*WHAT YOU SHOULD DO*.
Write the listing below out again in full, dropping its pictures.

* * * *

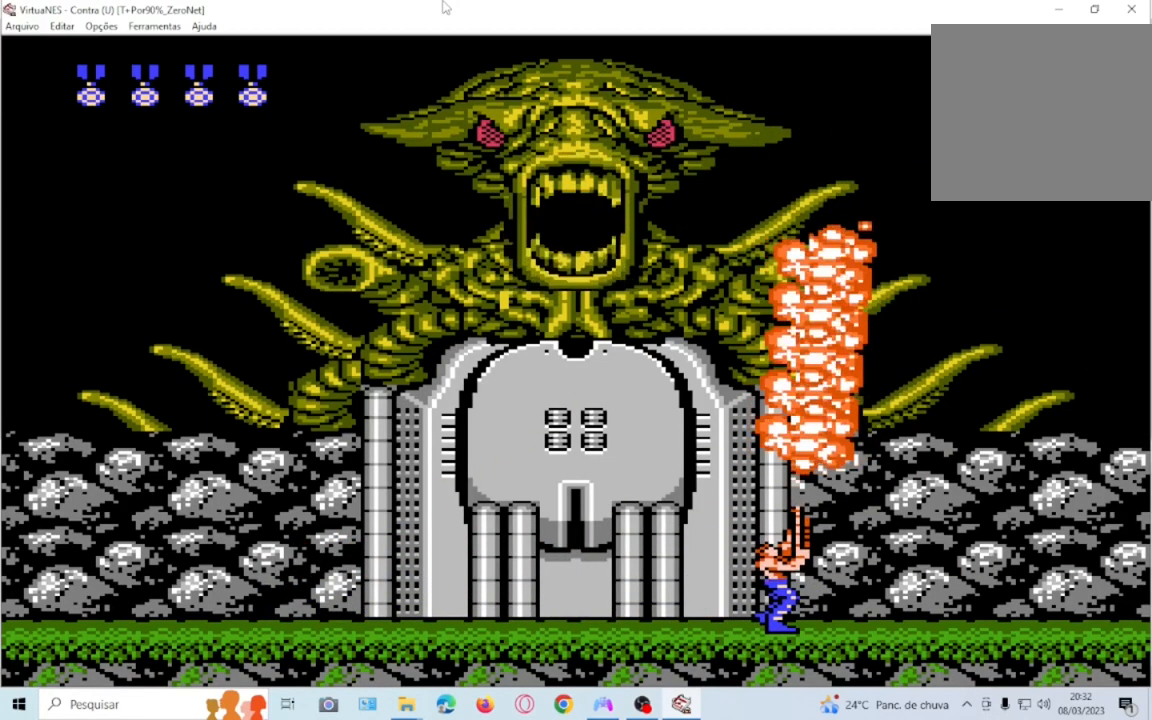
{"buttons": ["DPAD_UP", "DPAD_LEFT"], "events": [[33, "DPAD_UP", "up"], [133, "DPAD_LEFT", "down"], [133, "DPAD_UP", "down"], [167, "SQUARE", "down"], [300, "SQUARE", "up"]]}
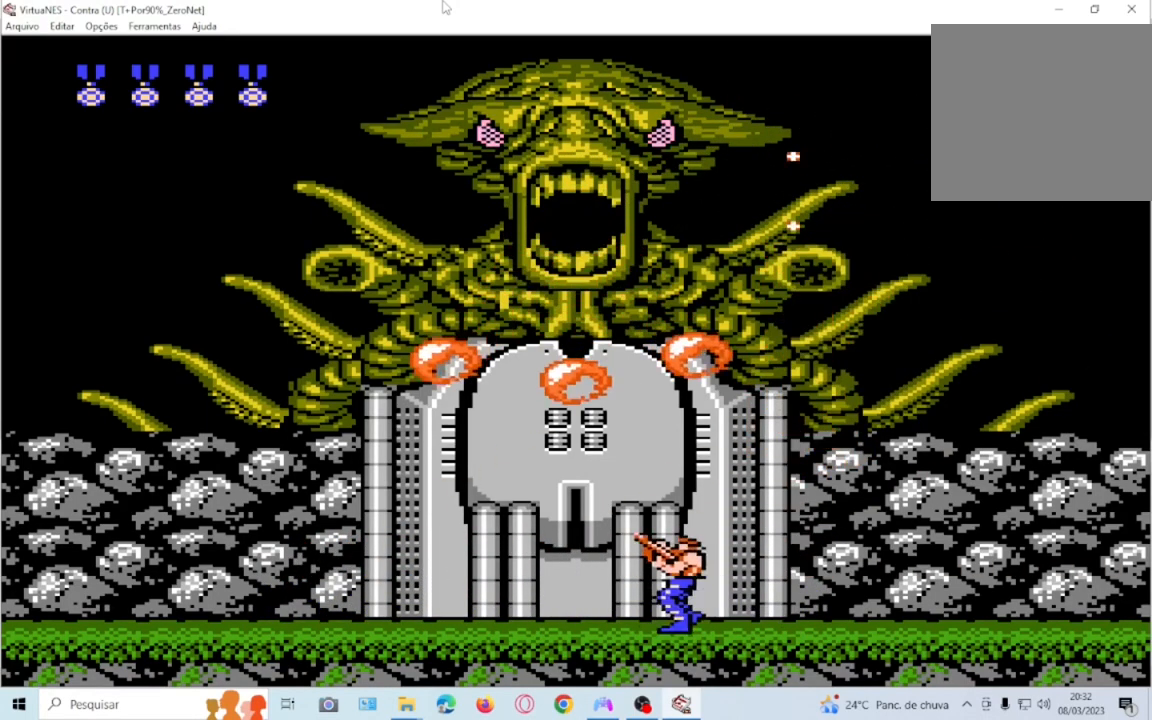
{"buttons": [], "events": [[167, "DPAD_LEFT", "up"], [167, "DPAD_RIGHT", "down"], [200, "DPAD_UP", "up"], [434, "DPAD_RIGHT", "up"]]}
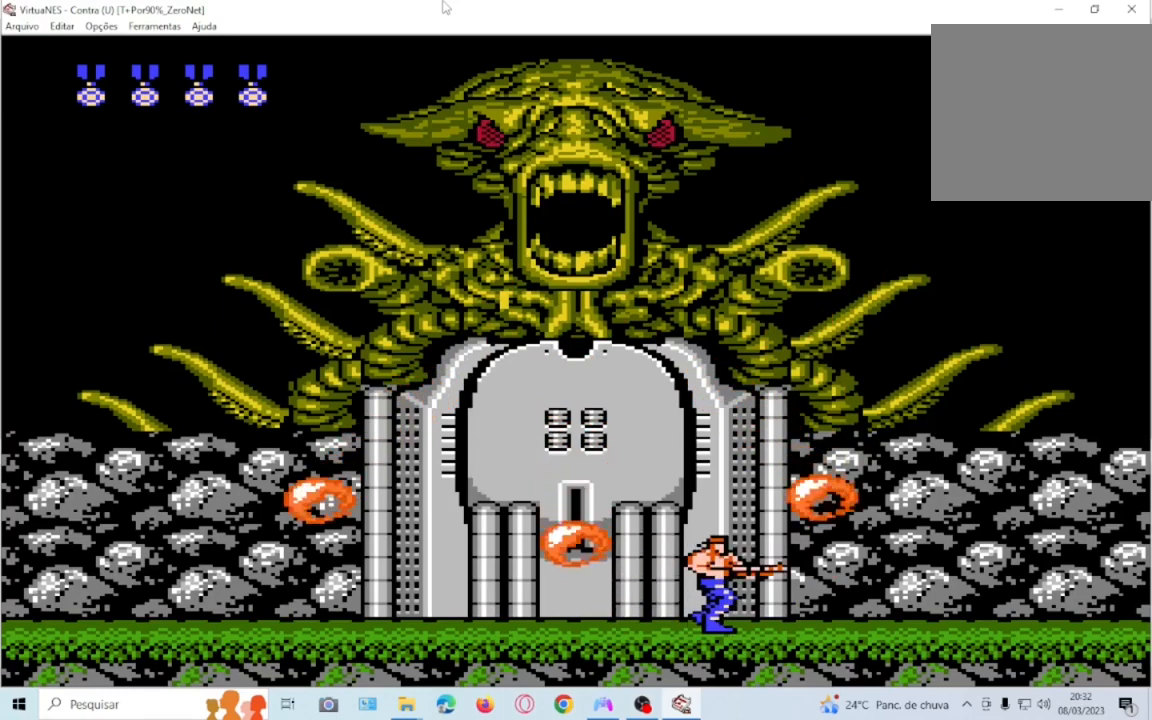
{"buttons": ["DPAD_LEFT"], "events": [[233, "DPAD_LEFT", "down"]]}
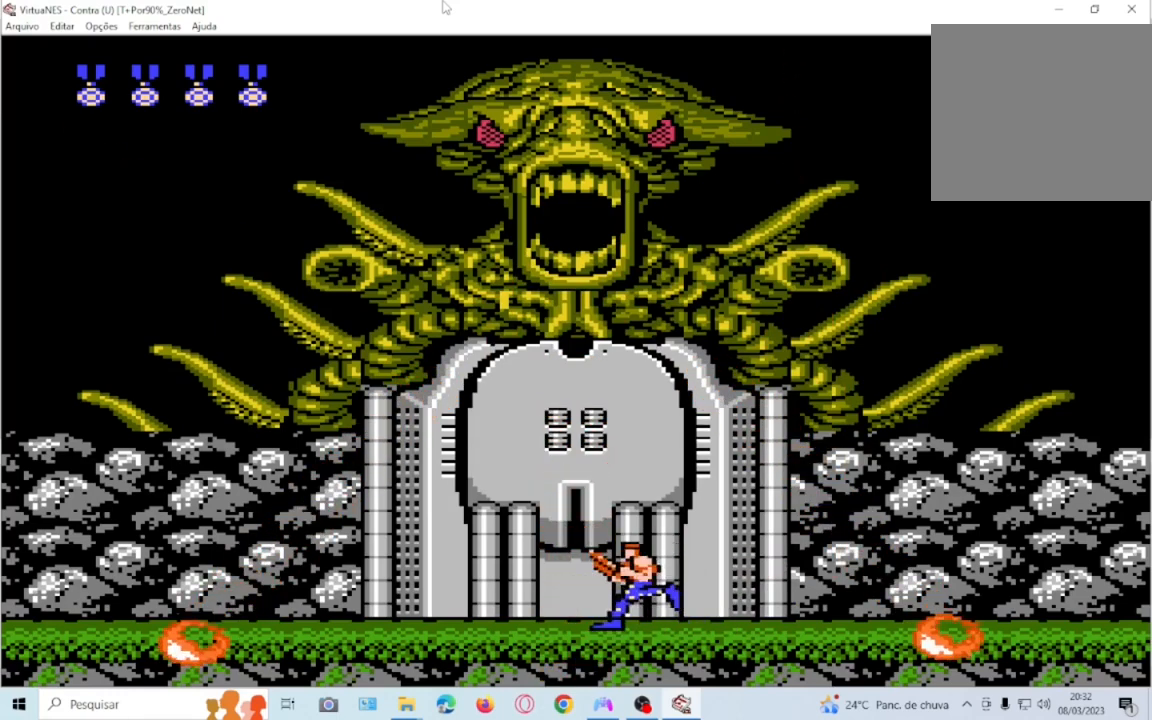
{"buttons": ["DPAD_UP"], "events": [[167, "DPAD_LEFT", "up"], [267, "DPAD_UP", "down"], [267, "SQUARE", "down"], [334, "SQUARE", "up"]]}
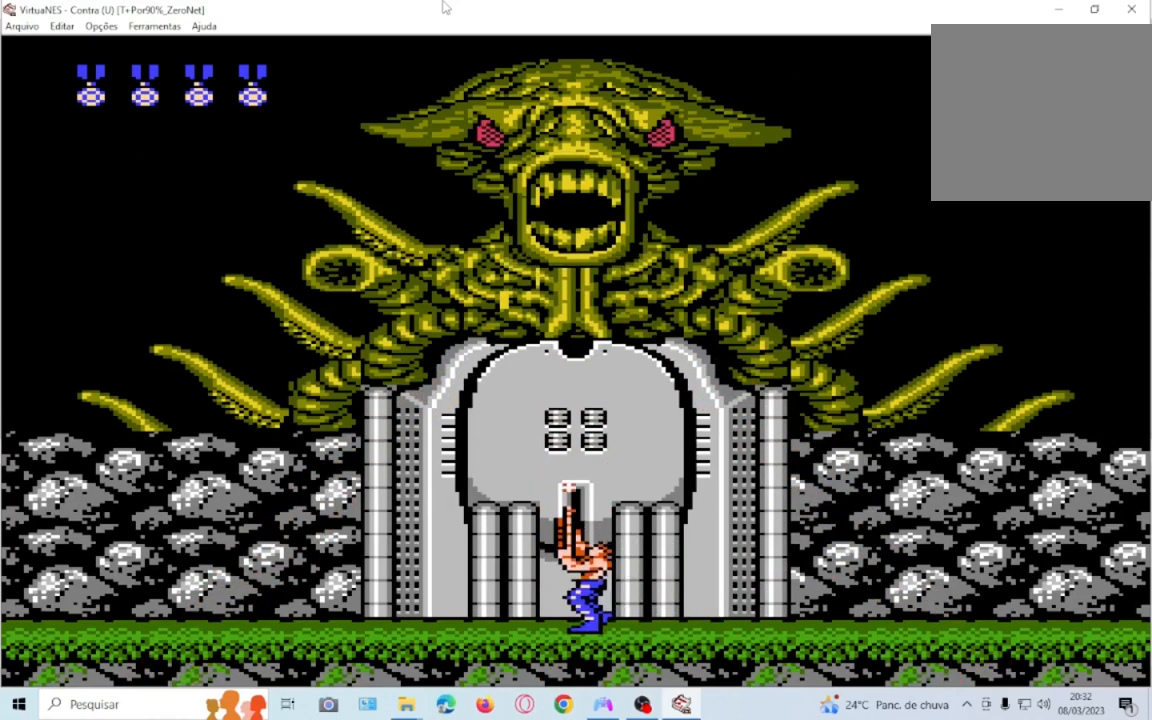
{"buttons": ["DPAD_UP"], "events": [[66, "SQUARE", "down"], [133, "SQUARE", "up"], [400, "SQUARE", "down"], [467, "SQUARE", "up"]]}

* * * *

*SOLUTION FOR THIS PROBLEM*.
{"buttons": ["DPAD_UP", "DPAD_LEFT"], "events": [[33, "DPAD_UP", "up"], [133, "DPAD_LEFT", "down"], [133, "DPAD_UP", "down"], [167, "SQUARE", "down"], [300, "SQUARE", "up"]]}
{"buttons": [], "events": [[167, "DPAD_LEFT", "up"], [167, "DPAD_RIGHT", "down"], [200, "DPAD_UP", "up"], [434, "DPAD_RIGHT", "up"]]}
{"buttons": ["DPAD_LEFT"], "events": [[233, "DPAD_LEFT", "down"]]}
{"buttons": ["DPAD_UP"], "events": [[167, "DPAD_LEFT", "up"], [267, "DPAD_UP", "down"], [267, "SQUARE", "down"], [334, "SQUARE", "up"]]}
{"buttons": ["DPAD_UP"], "events": [[66, "SQUARE", "down"], [133, "SQUARE", "up"], [400, "SQUARE", "down"], [467, "SQUARE", "up"]]}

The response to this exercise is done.